Correct way return a string from a function [closed]

Question

I have a function that is given two integers and returns a string. Right now I have this:

char* myfunc( int a, int b, int* len )
{
    int retLen = ...
    char* ret = malloc( retLen + 1 );

    if ( len != NULL )
    {
        *len = retLen;
    }

    return ret;
}

However, most functions in the C library tend to do something more like:

int myfunc( char* ret, int a, int b )
{
    ...

    return retLen;
}

You are then expected to allocate the memory for the function to fill. This allows you to do a bit more like choose where the string is allocated.

In this case though there is some maths required in the function to get the length, and there is no reason to have a buffer of any size other than the one needed. There is no upper limit on the size of the buffer (not one that is reasonable anyway).

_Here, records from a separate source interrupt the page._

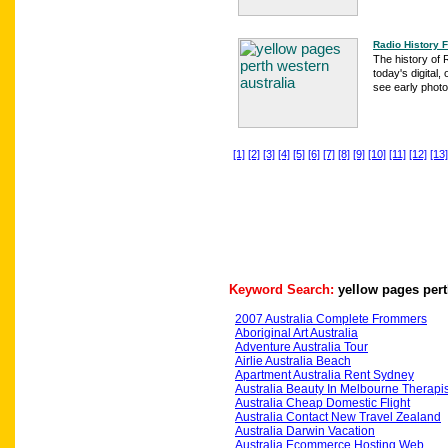
Radio History 
The history of 
today's digital
see early photo
[1]
[2]
[3]
[4]
[5]
[6]
[7]
[8]
[9]
[10]
[11]
[12]
[13]
Keyword Search:
yellow pages pert
2007 Australia Complete Frommers
Aboriginal Art Australia
Adventure Australia Tour
Airlie Australia Beach
Apartment Australia Rent Sydney
Australia Beauty In Melbourne Therapis
Australia Cheap Domestic Flight
Australia Contact New Travel Zealand
Australia Darwin Vacation
Australia Ecommerce Hosting Web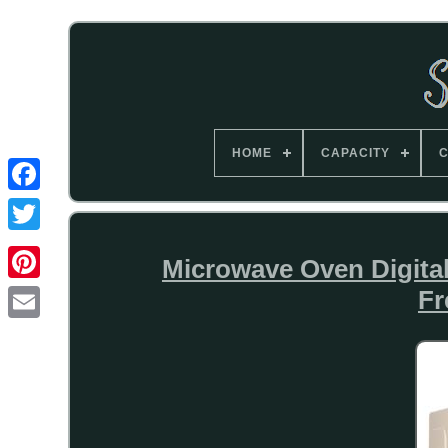
HOME
CAPACITY
C
Microwave Oven Digital
Fr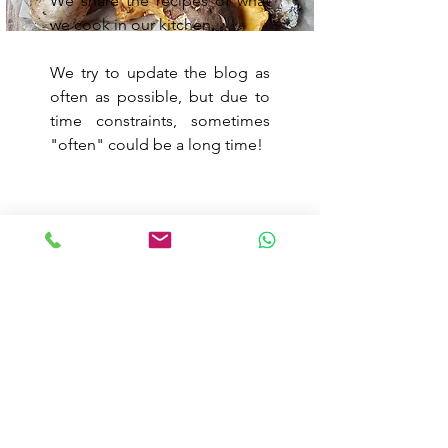
We share the recipes of what
we cook in our kitchen.
We try to update the blog as
often as possible, but due to
time constraints, sometimes
"often" could be a long time!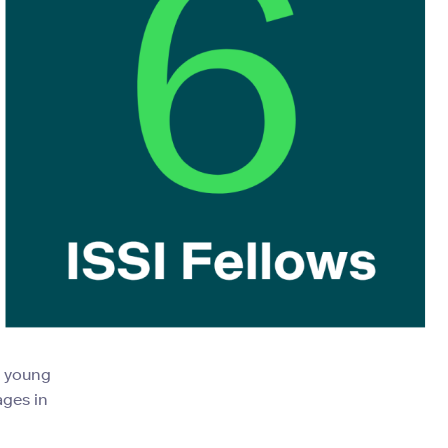
d young
ages in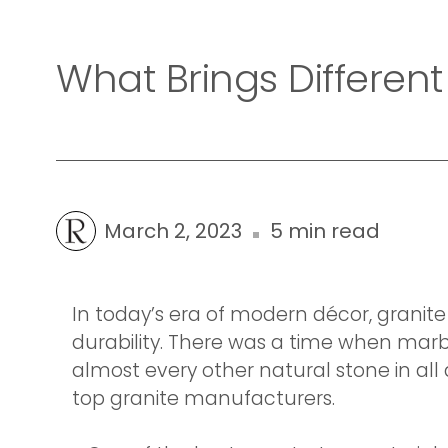
What Brings Different
March 2, 2023
5 min read
In today’s era of modern décor, grani
durability. There was a time when marb
almost every other natural stone in all
top granite manufacturers.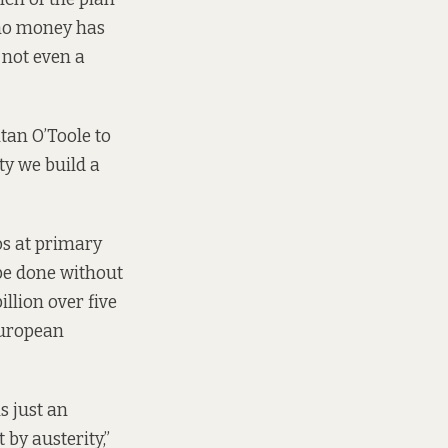
 no money has
 not even a
tan O’Toole to
ty we build a
os at primary
be done without
llion over five
European
s just an
by austerity,”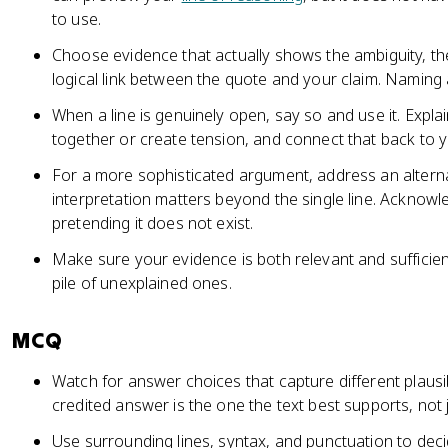
to use.
Choose evidence that actually shows the ambiguity, th
logical link between the quote and your claim. Naming a
When a line is genuinely open, say so and use it. Expl
together or create tension, and connect that back to yo
For a more sophisticated argument, address an alterna
interpretation matters beyond the single line. Acknowl
pretending it does not exist.
Make sure your evidence is both relevant and sufficien
pile of unexplained ones.
MCQ
Watch for answer choices that capture different plausi
credited answer is the one the text best supports, not 
Use surrounding lines, syntax, and punctuation to dec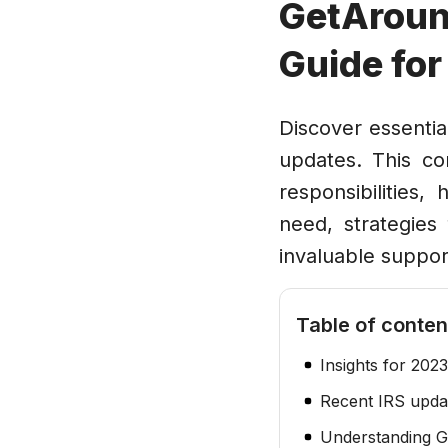
GetAroun
Guide fo
Discover essentia
updates. This c
responsibilities
need, strategies 
invaluable suppor
Table of conten
Insights for 2023
Recent IRS updat
Understanding G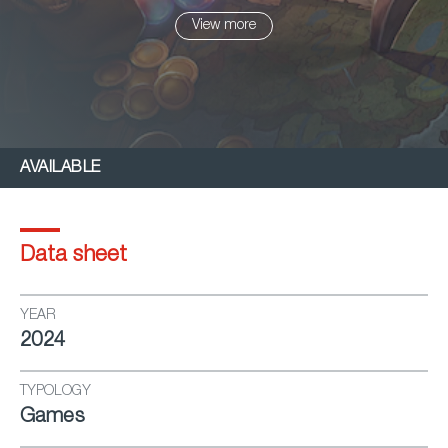
battles, and explore life skills like farming, crafting,
View more
and housing.
AVAILABLE
Data sheet
YEAR
2024
TYPOLOGY
Games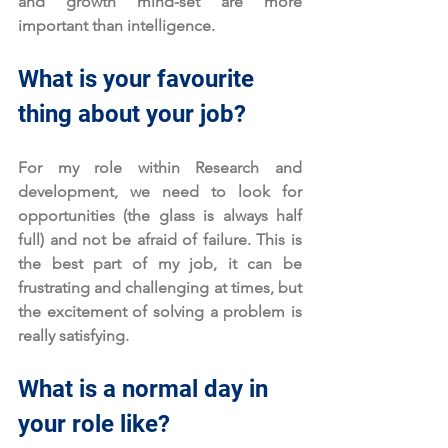
and growth mind-set are more 
important than intelligence. 
What is your favourite 
thing about your job?
For my role within Research and 
development, we need to look for 
opportunities (the glass is always half 
full) and not be afraid of failure. This is 
the best part of my job, it can be 
frustrating and challenging at times, but 
the excitement of solving a problem is 
really satisfying.
What is a normal day in 
your role like?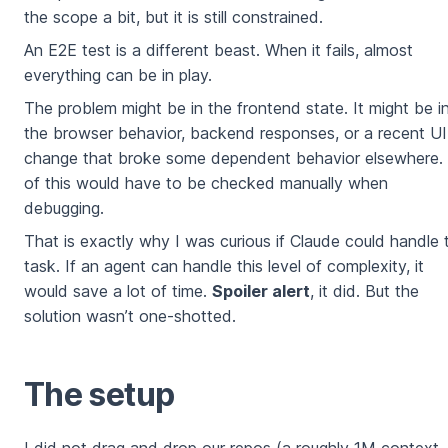
the scope a bit, but it is still constrained.
An E2E test is a different beast. When it fails, almost
everything can be in play.
The problem might be in the frontend state. It might be i
the browser behavior, backend responses, or a recent UI
change that broke some dependent behavior elsewhere. 
of this would have to be checked manually when
debugging.
That is exactly why I was curious if Claude could handle 
task. If an agent can handle this level of complexity, it
would save a lot of time.
Spoiler alert
, it did. But the
solution wasn’t one-shotted.
The setup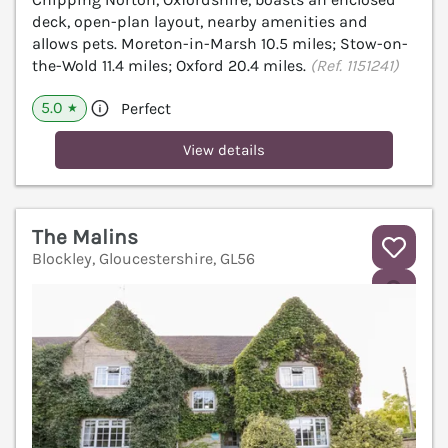
deck, open-plan layout, nearby amenities and
allows pets. Moreton-in-Marsh 10.5 miles; Stow-on-
the-Wold 11.4 miles; Oxford 20.4 miles.
(Ref. 1151241)
5.0
Perfect
★
View details
The Malins
Blockley, Gloucestershire, GL56
V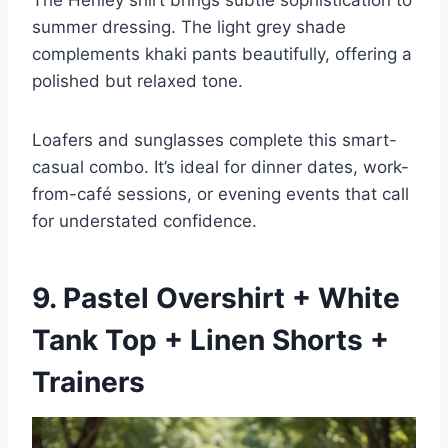
The Henley shirt brings subtle sophistication to
summer dressing. The light grey shade
complements khaki pants beautifully, offering a
polished but relaxed tone.
Loafers and sunglasses complete this smart-
casual combo. It’s ideal for dinner dates, work-
from-café sessions, or evening events that call
for understated confidence.
9. Pastel Overshirt + White
Tank Top + Linen Shorts +
Trainers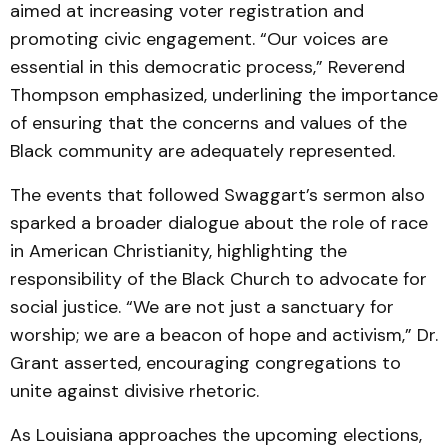
aimed at increasing voter registration and
promoting civic engagement. “Our voices are
essential in this democratic process,” Reverend
Thompson emphasized, underlining the importance
of ensuring that the concerns and values of the
Black community are adequately represented.
The events that followed Swaggart’s sermon also
sparked a broader dialogue about the role of race
in American Christianity, highlighting the
responsibility of the Black Church to advocate for
social justice. “We are not just a sanctuary for
worship; we are a beacon of hope and activism,” Dr.
Grant asserted, encouraging congregations to
unite against divisive rhetoric.
As Louisiana approaches the upcoming elections,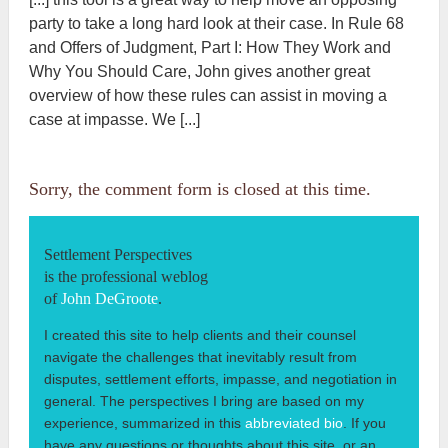
party to take a long hard look at their case. In Rule 68
and Offers of Judgment, Part I: How They Work and
Why You Should Care, John gives another great
overview of how these rules can assist in moving a
case at impasse. We [...]
Sorry, the comment form is closed at this time.
Settlement Perspectives
is the professional weblog
of
John DeGroote
.
I created this site to help clients and their counsel
navigate the challenges that inevitably result from
disputes, settlement efforts, impasse, and negotiation in
general. The perspectives I bring are based on my
experience, summarized in this
abbreviated bio
. If you
have any questions or thoughts about this site, or an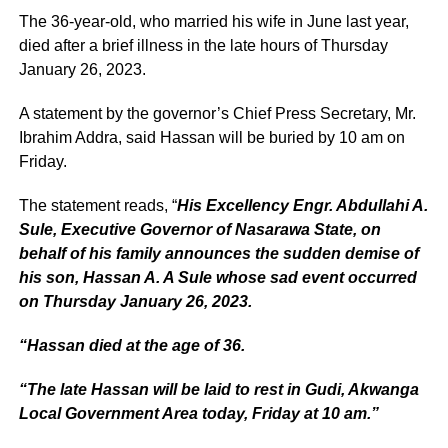
The 36-year-old, who married his wife in June last year,
died after a brief illness in the late hours of Thursday
January 26, 2023.
A statement by the governor’s Chief Press Secretary, Mr.
Ibrahim Addra, said Hassan will be buried by 10 am on
Friday.
The statement reads, “
His Excellency Engr. Abdullahi A.
Sule, Executive Governor of Nasarawa State, on
behalf of his family announces the sudden demise of
his son, Hassan A. A Sule whose sad event occurred
on Thursday January 26, 2023.
“Hassan died at the age of 36.
“The late Hassan will be laid to rest in Gudi, Akwanga
Local Government Area today, Friday at 10 am.”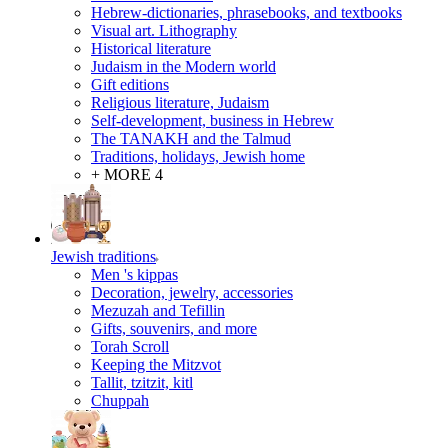
Hebrew-dictionaries, phrasebooks, and textbooks
Visual art. Lithography
Historical literature
Judaism in the Modern world
Gift editions
Religious literature, Judaism
Self-development, business in Hebrew
The TANAKH and the Talmud
Traditions, holidays, Jewish home
+ MORE 4
Jewish traditions
Men 's kippas
Decoration, jewelry, accessories
Mezuzah and Tefillin
Gifts, souvenirs, and more
Torah Scroll
Keeping the Mitzvot
Tallit, tzitzit, kitl
Сhuppah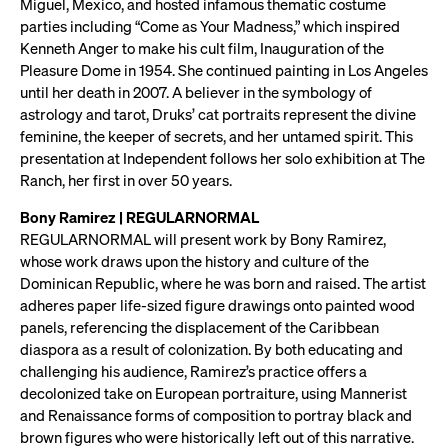
Miguel, Mexico, and hosted infamous thematic costume
parties including “Come as Your Madness,” which inspired
Kenneth Anger to make his cult film, Inauguration of the
Pleasure Dome in 1954. She continued painting in Los Angeles
until her death in 2007. A believer in the symbology of
astrology and tarot, Druks’ cat portraits represent the divine
feminine, the keeper of secrets, and her untamed spirit. This
presentation at Independent follows her solo exhibition at The
Ranch, her first in over 50 years.
Bony Ramirez | REGULARNORMAL
REGULARNORMAL will present work by Bony Ramirez,
whose work draws upon the history and culture of the
Dominican Republic, where he was born and raised. The artist
adheres paper life-sized figure drawings onto painted wood
panels, referencing the displacement of the Caribbean
diaspora as a result of colonization. By both educating and
challenging his audience, Ramirez’s practice offers a
decolonized take on European portraiture, using Mannerist
and Renaissance forms of composition to portray black and
brown figures who were historically left out of this narrative.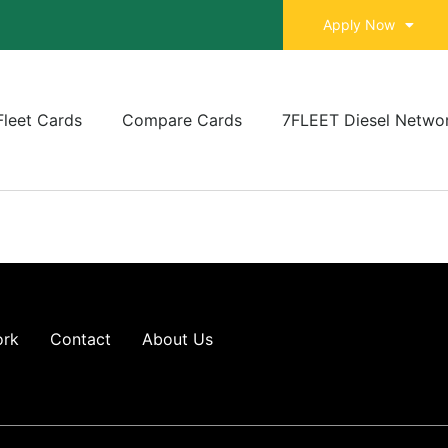
Apply Now
Fleet Cards
Compare Cards
7FLEET Diesel Netwo
ork
Contact
About Us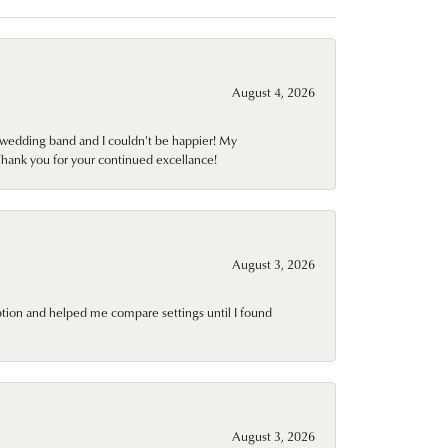
August 4, 2026
wedding band and I couldn't be happier! My
Thank you for your continued excellance!
August 3, 2026
ption and helped me compare settings until I found
August 3, 2026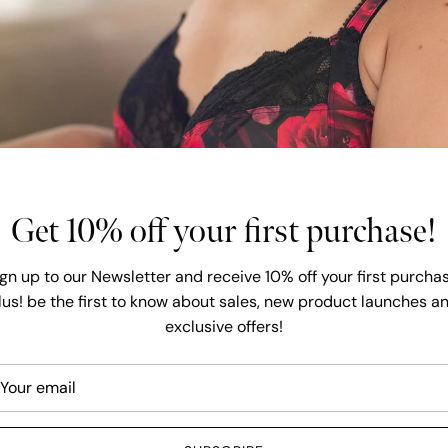
latest fas
core basic
Explore our ext
and Lingerie ava
have over 6000 
dedicated to off
Get 10% off your first purchase!
SHOP A
ign up to our Newsletter and receive 10% off your first purchas
lus! be the first to know about sales, new product launches a
exclusive offers!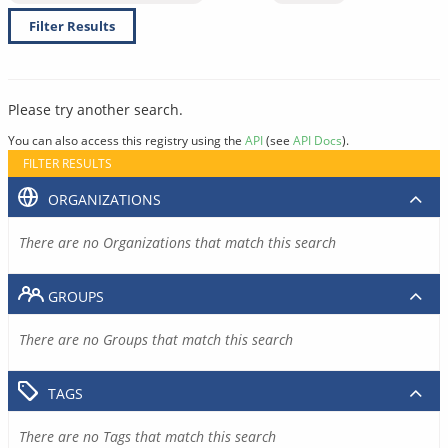
Filter Results
Please try another search.
You can also access this registry using the
API
(see
API Docs
).
FILTER RESULTS
ORGANIZATIONS
There are no Organizations that match this search
GROUPS
There are no Groups that match this search
TAGS
There are no Tags that match this search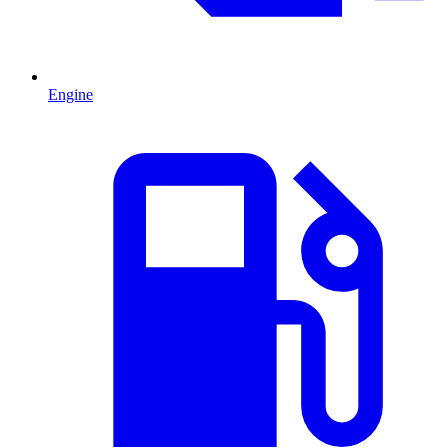
Engine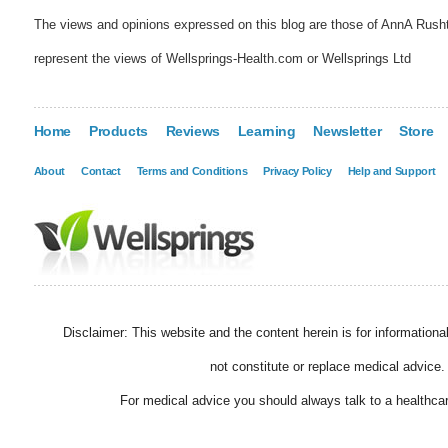
The views and opinions expressed on this blog are those of AnnA Rush
represent the views of Wellsprings-Health.com or Wellsprings Ltd
Home
Products
Reviews
Learning
Newsletter
Store
About
Contact
Terms and Conditions
Privacy Policy
Help and Support
Disclaimer: This website and the content herein is for information
not constitute or replace medical advice.
For medical advice you should always talk to a healthcar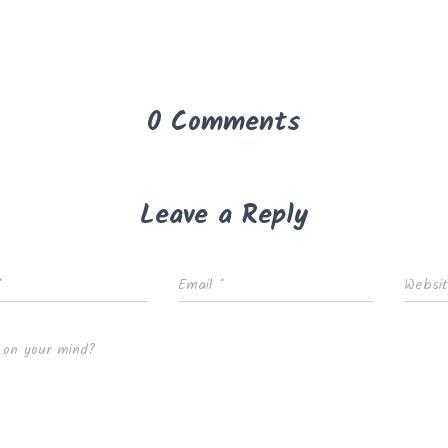
0 Comments
Leave a Reply
*
Email
*
Websi
 on your mind?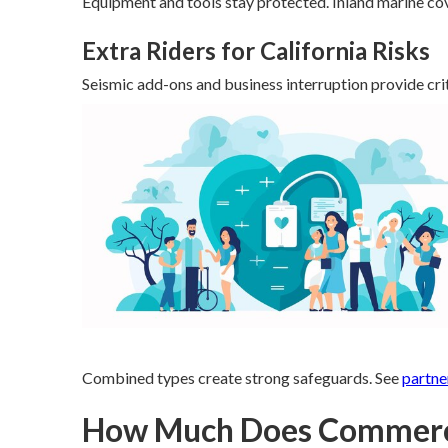
Equipment and tools stay protected. Inland marine cov
Extra Riders for California Risks
Seismic add-ons and business interruption provide crit
Combined types create strong safeguards. See
partne
How Much Does Commercia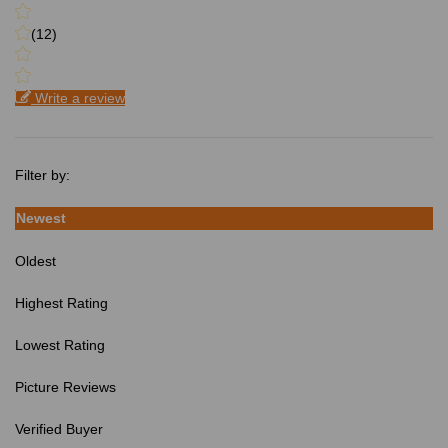
(12)
Write a review
Filter by:
Newest
Oldest
Highest Rating
Lowest Rating
Picture Reviews
Verified Buyer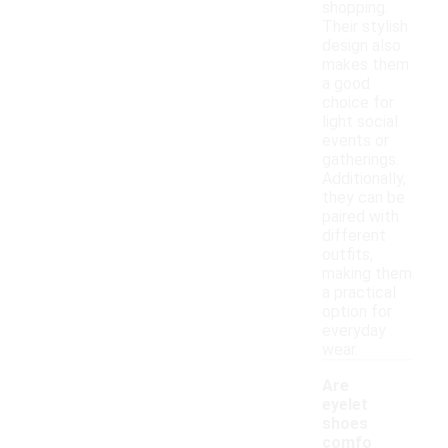
shopping.
Their stylish
design also
makes them
a good
choice for
light social
events or
gatherings.
Additionally,
they can be
paired with
different
outfits,
making them
a practical
option for
everyday
wear.
Are
eyelet
shoes
comfo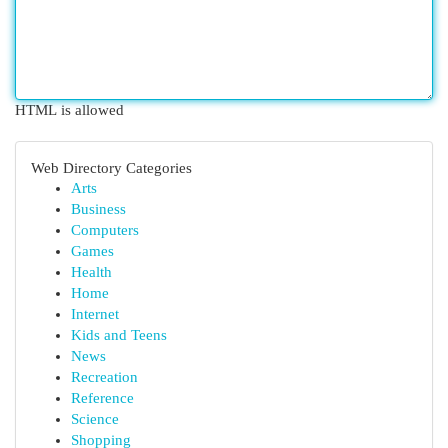
HTML is allowed
Web Directory Categories
Arts
Business
Computers
Games
Health
Home
Internet
Kids and Teens
News
Recreation
Reference
Science
Shopping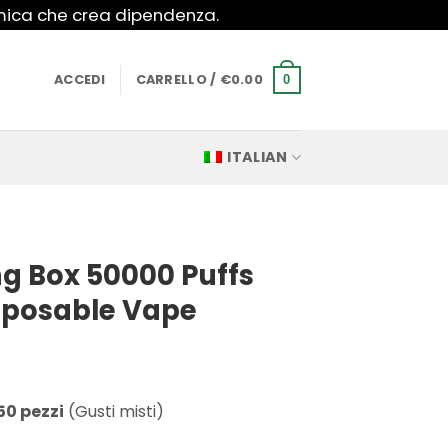
imica che crea dipendenza.
ACCEDI
CARRELLO /
€
0.00
0
ITALIAN
g Box 50000 Puffs
isposable Vape
50 pezzi
(Gusti misti)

What is considered good practice when returning a string whose length is dynamically found given the inputs?

Answer 1

A pattern I saw in kernel-mode programs is:

1. You call the function once, with some allocated memory if you happen to have some available, or null as param if you happen to have none
2. If you had memory allocated and the function found it enough it puts the result in that memory and returns OK
3. If you had no memory to pass in, or the memory passed was too little, the function returns ERROR_NOT_ENOUGH_MEMORY, and puts in an output parameter the needed memory.
   • You then allocate this needed memory and call the function again

Sample:

int myfunc(
    __out char*  output, 
    __in  size_t given, 
    __out size_t needed_or_resulted, 
    extra params ...
){
    ... implementation
}

The needed_or_resulted can be also used to transmit how much of the given memory was used in case of success.

To be used like:

int result = myfunc(output, given, needed_or_resulted, extra params ...);
if(result == OK) {
    // all ok, do what you need done with result of size "needed_or_resulted" on "output"
} else if(result == ERROR_NOT_ENOUGH_MEMORY) {
    output = malloc(needed ...
    result = myfunc(output, given, needed_or_resulted, extra params ...);
    if(result == OK) {
        // all ok, do what you need done with result of size "needed_or_resulted" on "output"
    } else if(result == ERROR_OTHER) {
        // handle other possible errors
    } else {
        // handle unknown error
    }
} else if(result == ERROR_OTHER) {
    // handle other possible errors
} else {
    // handle unknown error
}

Answer 2

The latter is better because it clues in the caller about who is responsible for freeing the memory. The former causes big problems if the caller and callee use different malloc implementations (e.g. on Windows, debug and release often use incompatible memory models).